El milagro de la curación del ciego de Betsaida es una bisagra que en el relato del evangelio de san Marcos sirve como apertura para la profesión de fe en Pedro, pues así como el ciego comenzó a ver claramente todas las cosas desde lejos, así Pedro pudo ver que Jesús es el Mesías: “Salió Jesús con sus discípulos hacia los pueblos de Cesarea de Filipo, y por el camino hizo esta pregunta a sus discípulos: «¿Quién dicen los hombres que soy yo?» Ellos le dijeron: «Unos, que Juan el Bautista; otros, que Elías; otros, que uno de los profetas.» Y él les preguntaba: «Y ustedes, ¿quién dicen que soy yo?» Pedro le contesta: «Tú eres el Cristo.» Y les mandó enérgicamente que a nadie hablaran acerca de él” (Mc 8, 27-30).
Fue durante un recorrido por la región de Cesarea de Filipo cuando Jesús quiso abrir los ojos de los apóstoles valiéndose de una pregunta que los llevara a la reflexión haciéndoles decir lo que la gente afirmaba acerca de su identidad, y luego los llevó a examinarse a sí mismos para expresar lo que ellos percibían de él. Fue Pedro quien respondió en representación de los Doce para también, a nombre de ellos, reconocer la divinidad de Jesús. Tú eres el Cristo, dijo Pedro asegurando que Jesús es el Mesías. Según las diversas lenguas, se le dice Cristo en griego, Mesías en hebreo y Ungido en latín.
Precisamente a la mitad de su evangelio, Marcos ha presentado el momento en el que, en el camino, Jesús hizo esta pregunta a los suyos, una pregunta que sólo se les puede hacer a quienes ya están con él en el camino, de otra manera no sería posible responderla con la precisión debida.
Esta pregunta también la dirige el Señor a los hombres de todos los tiempos. ¿Quién decimos, hoy, que es Jesús? Hoy se dicen de él muchas cosas; él es el personaje histórico de quien más se ha escrito, a su favor o en contra suya. Se dice que fue un filósofo, un gran pensador, un maestro que provocó un cambio definitivo en los derechos humanos; y se dice también, en contra suya, que no fue más que la exaltación de sus seguidores, una creación de la elocuencia de Pablo de Tarso, se dice que no murió en la cruz, que tuvo varios hijos, que tenía hermanos, que nunca resucitó y que su cuerpo muerto lo escondieron sus discípulos. Y a los lectores del Evangelio nos pregunta: ¿Quién dicen ustedes que soy yo?
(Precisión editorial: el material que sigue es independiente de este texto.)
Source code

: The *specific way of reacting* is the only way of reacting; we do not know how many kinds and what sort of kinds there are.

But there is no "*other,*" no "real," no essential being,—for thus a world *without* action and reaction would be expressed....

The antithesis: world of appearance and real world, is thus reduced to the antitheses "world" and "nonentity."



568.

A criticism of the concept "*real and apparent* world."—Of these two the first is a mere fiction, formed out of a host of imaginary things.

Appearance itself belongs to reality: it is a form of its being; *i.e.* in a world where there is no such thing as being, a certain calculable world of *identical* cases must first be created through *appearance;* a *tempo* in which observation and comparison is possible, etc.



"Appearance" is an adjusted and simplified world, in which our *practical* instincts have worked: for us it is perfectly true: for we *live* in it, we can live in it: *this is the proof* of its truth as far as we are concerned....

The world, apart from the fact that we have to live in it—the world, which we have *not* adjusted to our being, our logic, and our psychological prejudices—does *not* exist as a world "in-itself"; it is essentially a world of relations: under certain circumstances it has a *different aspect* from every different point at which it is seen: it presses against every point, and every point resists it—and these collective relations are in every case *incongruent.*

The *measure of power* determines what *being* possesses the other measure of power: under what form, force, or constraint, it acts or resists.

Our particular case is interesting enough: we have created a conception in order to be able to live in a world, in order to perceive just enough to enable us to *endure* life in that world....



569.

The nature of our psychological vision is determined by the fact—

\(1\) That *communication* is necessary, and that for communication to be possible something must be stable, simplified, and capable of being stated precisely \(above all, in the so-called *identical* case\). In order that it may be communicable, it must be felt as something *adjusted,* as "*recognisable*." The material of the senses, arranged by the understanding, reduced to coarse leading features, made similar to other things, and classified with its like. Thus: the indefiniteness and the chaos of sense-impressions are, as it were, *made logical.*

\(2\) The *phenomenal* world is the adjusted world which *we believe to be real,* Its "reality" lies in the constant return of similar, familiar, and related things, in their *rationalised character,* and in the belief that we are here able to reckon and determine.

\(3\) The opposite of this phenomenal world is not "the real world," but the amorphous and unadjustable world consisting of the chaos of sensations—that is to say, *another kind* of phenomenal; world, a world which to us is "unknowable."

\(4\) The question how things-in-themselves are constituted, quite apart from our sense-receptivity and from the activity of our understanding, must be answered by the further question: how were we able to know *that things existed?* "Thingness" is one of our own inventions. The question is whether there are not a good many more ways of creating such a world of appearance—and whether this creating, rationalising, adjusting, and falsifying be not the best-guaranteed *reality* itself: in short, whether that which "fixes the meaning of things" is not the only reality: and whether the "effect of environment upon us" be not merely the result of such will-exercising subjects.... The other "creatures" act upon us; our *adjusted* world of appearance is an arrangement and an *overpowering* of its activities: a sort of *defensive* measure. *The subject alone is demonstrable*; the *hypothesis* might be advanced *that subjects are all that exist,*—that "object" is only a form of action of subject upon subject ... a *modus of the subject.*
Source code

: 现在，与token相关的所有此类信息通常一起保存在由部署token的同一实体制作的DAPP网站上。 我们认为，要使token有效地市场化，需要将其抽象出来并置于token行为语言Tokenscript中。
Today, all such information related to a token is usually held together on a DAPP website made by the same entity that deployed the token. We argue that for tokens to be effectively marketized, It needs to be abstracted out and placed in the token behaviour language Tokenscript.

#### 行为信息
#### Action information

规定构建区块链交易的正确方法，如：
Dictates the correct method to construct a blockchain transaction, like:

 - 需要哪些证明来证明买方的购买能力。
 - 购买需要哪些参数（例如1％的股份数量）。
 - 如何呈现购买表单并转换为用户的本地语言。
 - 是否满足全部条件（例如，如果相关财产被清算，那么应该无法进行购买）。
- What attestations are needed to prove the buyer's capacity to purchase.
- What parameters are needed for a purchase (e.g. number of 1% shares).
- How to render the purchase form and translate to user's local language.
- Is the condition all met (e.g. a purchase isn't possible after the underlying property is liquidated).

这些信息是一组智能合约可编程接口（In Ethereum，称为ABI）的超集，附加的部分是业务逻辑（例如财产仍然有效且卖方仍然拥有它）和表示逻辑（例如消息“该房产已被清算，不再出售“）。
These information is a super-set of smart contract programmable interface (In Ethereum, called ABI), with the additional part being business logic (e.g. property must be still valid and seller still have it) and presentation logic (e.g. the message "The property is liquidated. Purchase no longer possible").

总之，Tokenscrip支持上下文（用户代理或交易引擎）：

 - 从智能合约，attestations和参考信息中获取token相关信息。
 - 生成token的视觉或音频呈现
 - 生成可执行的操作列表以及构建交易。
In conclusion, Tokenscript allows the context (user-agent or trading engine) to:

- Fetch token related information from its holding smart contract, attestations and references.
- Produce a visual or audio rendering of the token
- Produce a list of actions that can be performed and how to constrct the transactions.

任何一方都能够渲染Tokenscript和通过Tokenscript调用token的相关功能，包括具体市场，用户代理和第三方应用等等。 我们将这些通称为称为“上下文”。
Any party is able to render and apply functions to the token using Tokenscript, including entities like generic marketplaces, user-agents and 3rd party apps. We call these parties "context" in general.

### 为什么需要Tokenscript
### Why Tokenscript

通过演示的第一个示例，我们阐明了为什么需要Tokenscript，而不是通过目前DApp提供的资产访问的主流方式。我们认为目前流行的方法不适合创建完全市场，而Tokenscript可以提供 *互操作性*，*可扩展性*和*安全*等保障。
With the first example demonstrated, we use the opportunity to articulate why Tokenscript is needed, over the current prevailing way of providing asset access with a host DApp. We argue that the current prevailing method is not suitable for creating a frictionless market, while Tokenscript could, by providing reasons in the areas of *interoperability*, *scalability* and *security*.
Ustedes los cristianos, ustedes mi comunidad, mi Iglesia. ¿Qué dicen de mí ustedes, a los que les dije que “en esto se conocerán todos los que son discípulos míos: si se tienen amor los unos a los otros” (Jn 13,35). Tal vez nos respondería lo mismo que a sus discípulos, a quienes en aquel momento les mandó enérgicamente que a nadie hablaran acerca de él porque sería más prudente hacerlo después de conocerlo mejor.
En efecto, a la mitad del Evangelio somos cuestionados sobre la apreciación que tenemos de Jesús; como en un curso en el que a la mitad se hace un examen sobre lo que se ha aprendido para reconocer que se debe estudiar más a fin de conocer lo que falta por aprender.
En su respuesta, Pedro dijo que Jesús es el Cristo, pero aún le faltaba mucho por conocer de su mesianismo. En nuestro caso sucede algo similar cuando proclamamos a Jesús pensando que ya lo conocemos enteramente, aunque no sea así. Hasta este momento somos lectores de la mitad del Evangelio. Conocemos a Jesucristo, aunque de manera parcial, y por ello nos falta descubrir más de él.
En los capítulos siguientes veremos al Señor en su Pasión, como lo vieron los suyos, también muerto y resucitado; sabremos de las tres ocasiones en las que Jesús se los predijo a los apóstoles aunque ellos no le pusieron atención porque esperaban un triunfo victorioso de Jesús en la instauración de un reino mundano; conoceremos que, como expresa san Juan de la Cruz, “el que no busca la cruz de Cristo no busca la gloria de Cristo”, y comprenderemos que aquella desatención de los apóstoles es semejante a la nuestra toda vez que lo que nos interesa de Cristo es que nos proporcione bienestar, que multiplique panes y que cure enfermedades, pero del Cristo doliente, que entrega la vida y que pide la nuestra, no queremos formar parte, pues tal parece que a veces, como expresa santa Teresa de Jesús, “somos amigos de contentos más que de cruz”.